Speaking of Samuel Benner's story, it's actually quite inspiring. He has been involved in pig farming and agriculture, experiencing several major losses and economic crises. It was through these repeated cycles of being "cut the leeks" that he started pondering: why does the market always repeat itself? Is there any rule?
In 1875, Samuel Benner published his book *Benner's Prophecies of Future Ups and Downs in Prices*, proposing his cycle model. The core idea is simple: the market is not random but moves according to predictable cycles—roughly every 18-20 years. He divided this cycle into three types of years:
A Year: Panic Year—economic crises and market crashes. Benner predicted panic years including 1927, 1945, 1965, 1981, 1999, 2019, and later 2035, 2053. It seems quite accurate; there was a major adjustment in 2019.
B Year: High Sell Year—the market peaks, asset prices are overvalued, and it's time to sell. The years listed by Benner include 1926, 1945, 1962, 1980, 2007, and 2026. Hey, 2026—right now—is considered a good selling window according to his theory. Many traders are paying close attention to this date.
C Year: Low Buy Year—the market bottoms out, assets are cheap, and it's a good time to accumulate. Historically, 1931, 1942, 1958, 1985, and 2012 were such opportunities.
Although Samuel Benner originally studied agricultural prices (corn, pork, iron ore), later traders and economists found that this model could be applied to stocks, bonds, and even cryptocurrencies. That’s why many people have recently started discussing the Benner cycle again.
It's especially useful in the crypto market. Bitcoin has its own 4-year halving cycle, but if you look at the major bull and bear cycles, they do align with Benner’s framework. The big crash in 2019, the bottom in 2012—these all fit his predictions. For long-term traders like us, the Benner cycle provides a macro timeline—when to be aggressive, when to be cautious.
The key takeaway from Samuel Benner's theory is that market madness and panic are actually cyclical. Human nature repeats itself, and so do market patterns.

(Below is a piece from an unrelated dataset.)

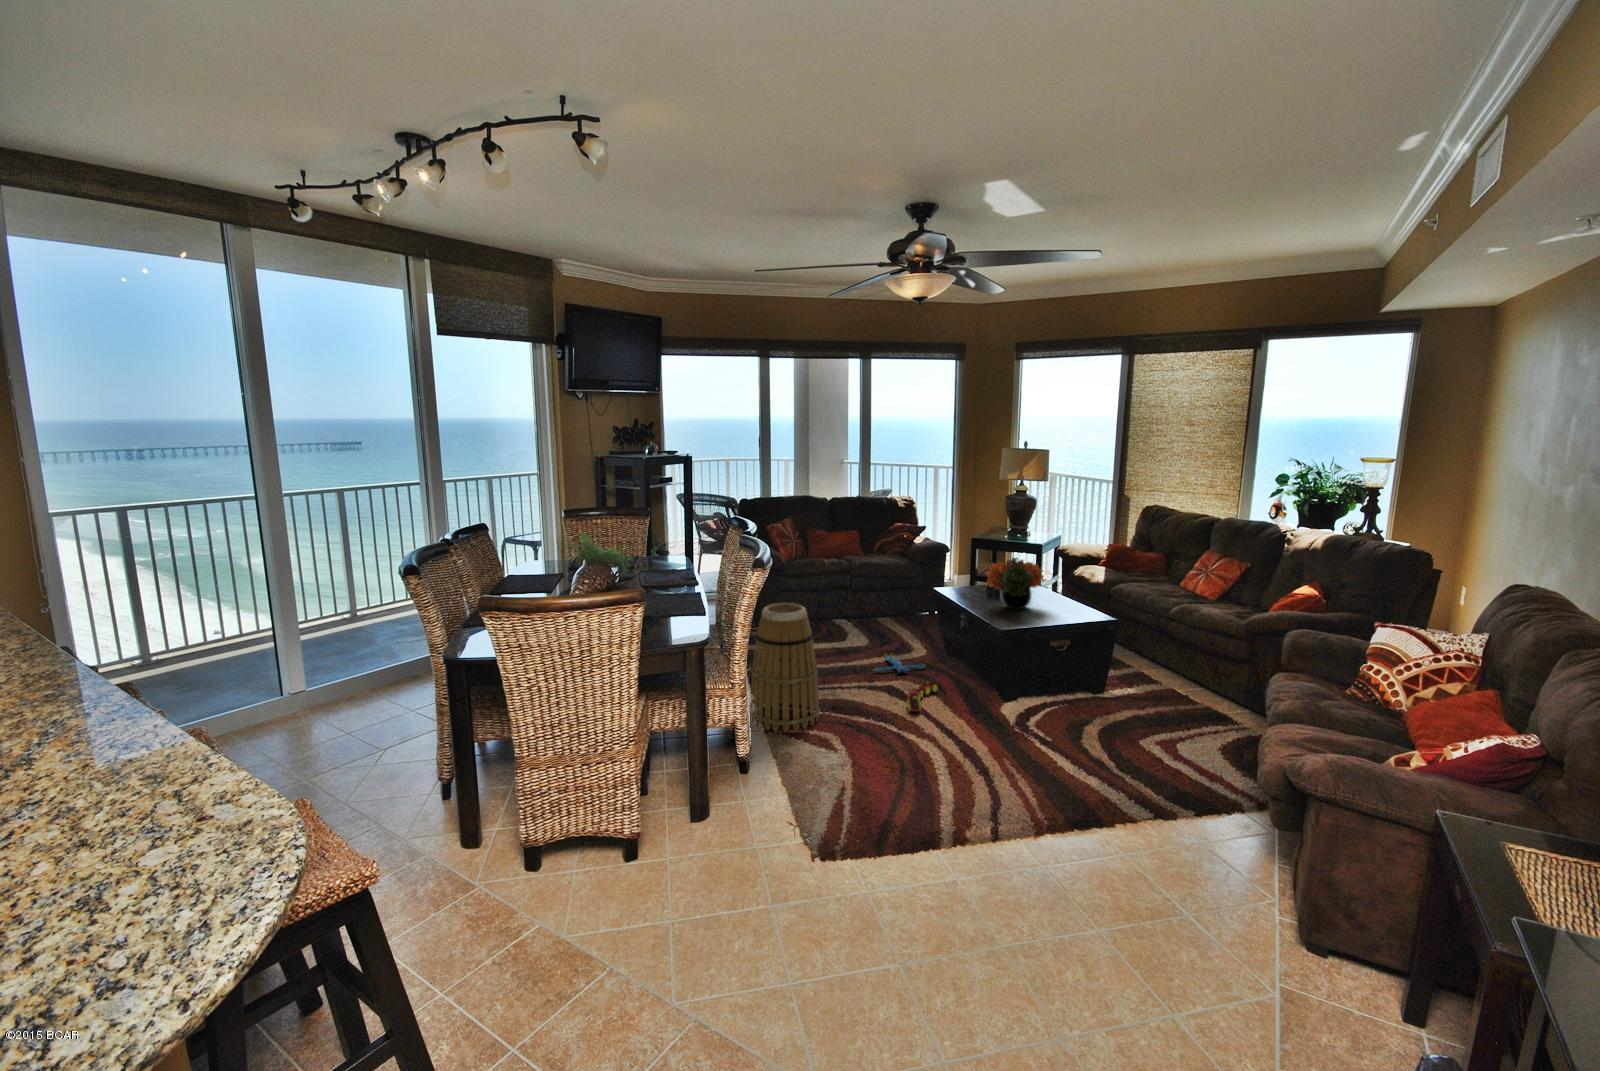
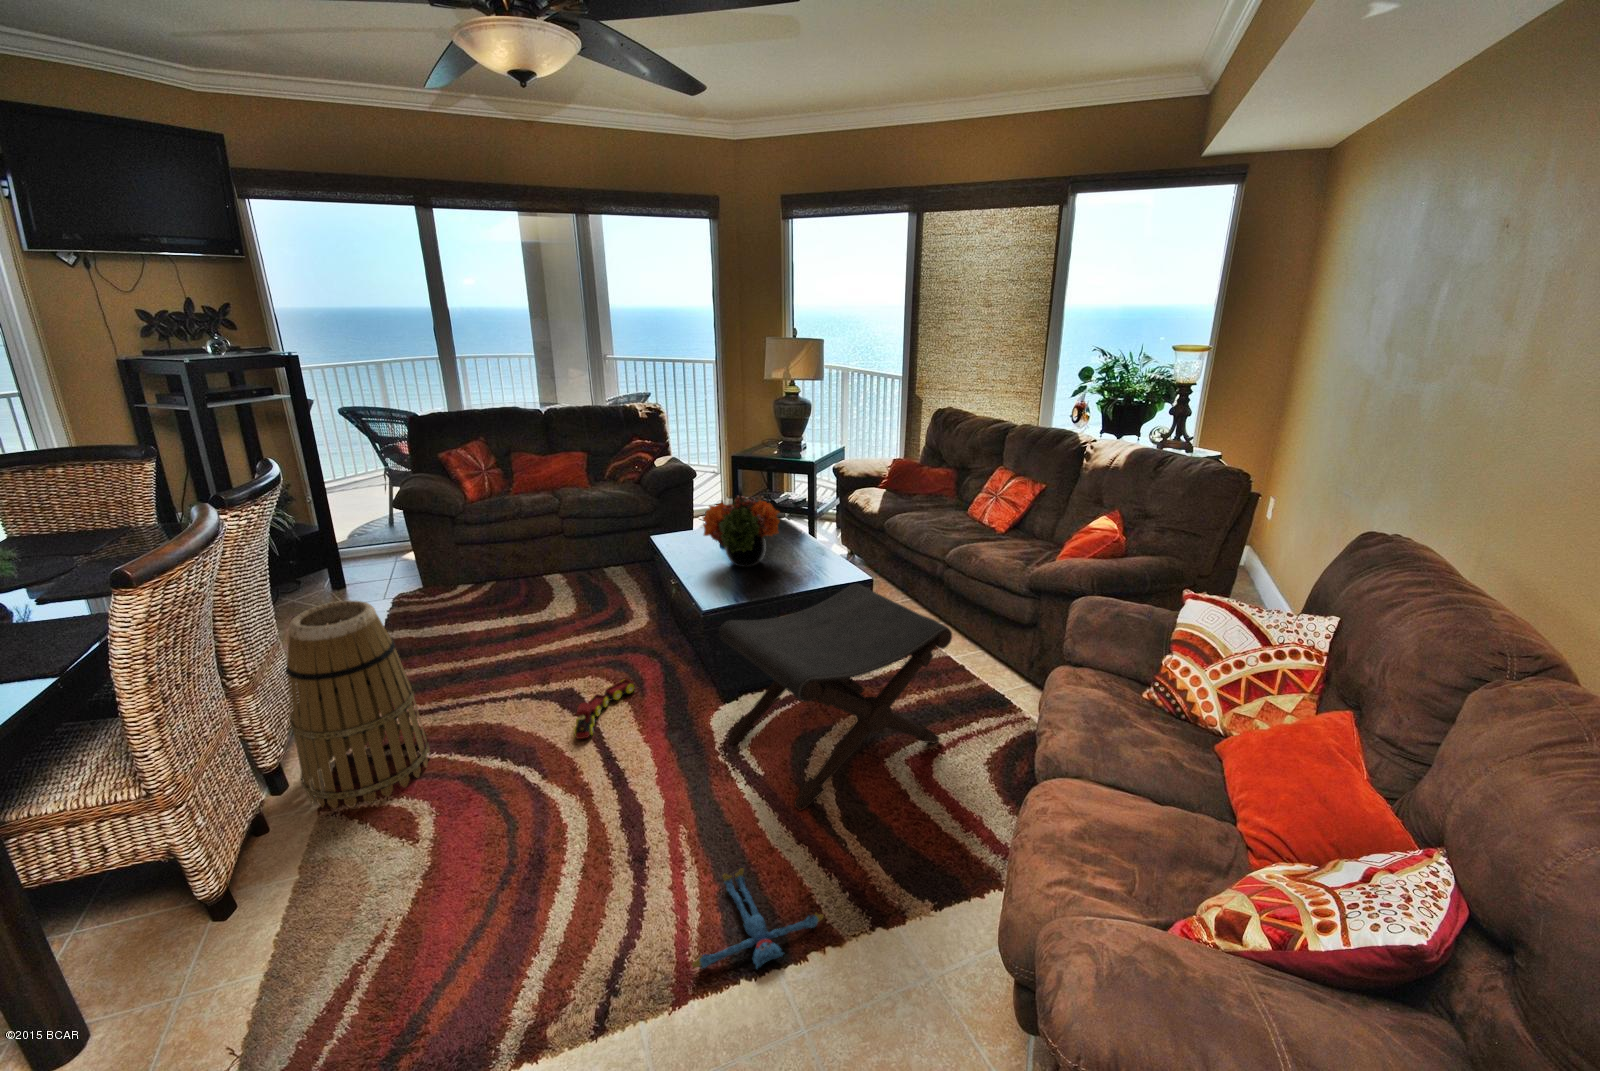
footstool: none [1019,620,1192,760] -> present [719,584,952,810]
plush toy: present [874,654,925,673] -> present [692,868,824,968]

When you see FOMO running wild, think of Year B; when everyone is panic-selling, think of Year C. This framework is especially suitable for those seeking long-term stable returns.
Whether you're trading stocks or cryptocurrencies, understanding these big cycles can help you avoid some mistakes. Now that 2026 is here, according to Benner’s theory, this is a date worth paying special attention to.